### WHAT TO PRODUCE:
Please retype every entry, keeping each one exactly as written.

-------- INPUT RECORDS --------

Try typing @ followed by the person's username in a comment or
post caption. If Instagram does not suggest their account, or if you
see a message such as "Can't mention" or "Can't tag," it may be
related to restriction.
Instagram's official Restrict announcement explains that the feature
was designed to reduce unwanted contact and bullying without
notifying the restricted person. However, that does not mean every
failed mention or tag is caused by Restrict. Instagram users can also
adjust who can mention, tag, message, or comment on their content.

--------

### TASK RESPONSE:
Try typing @ followed by the person's username in a comment or
post caption. If Instagram does not suggest their account, or if you
see a message such as "Can't mention" or "Can't tag," it may be
related to restriction.
Instagram's official Restrict announcement explains that the feature
was designed to reduce unwanted contact and bullying without
notifying the restricted person. However, that does not mean every
failed mention or tag is caused by Restrict. Instagram users can also
adjust who can mention, tag, message, or comment on their content.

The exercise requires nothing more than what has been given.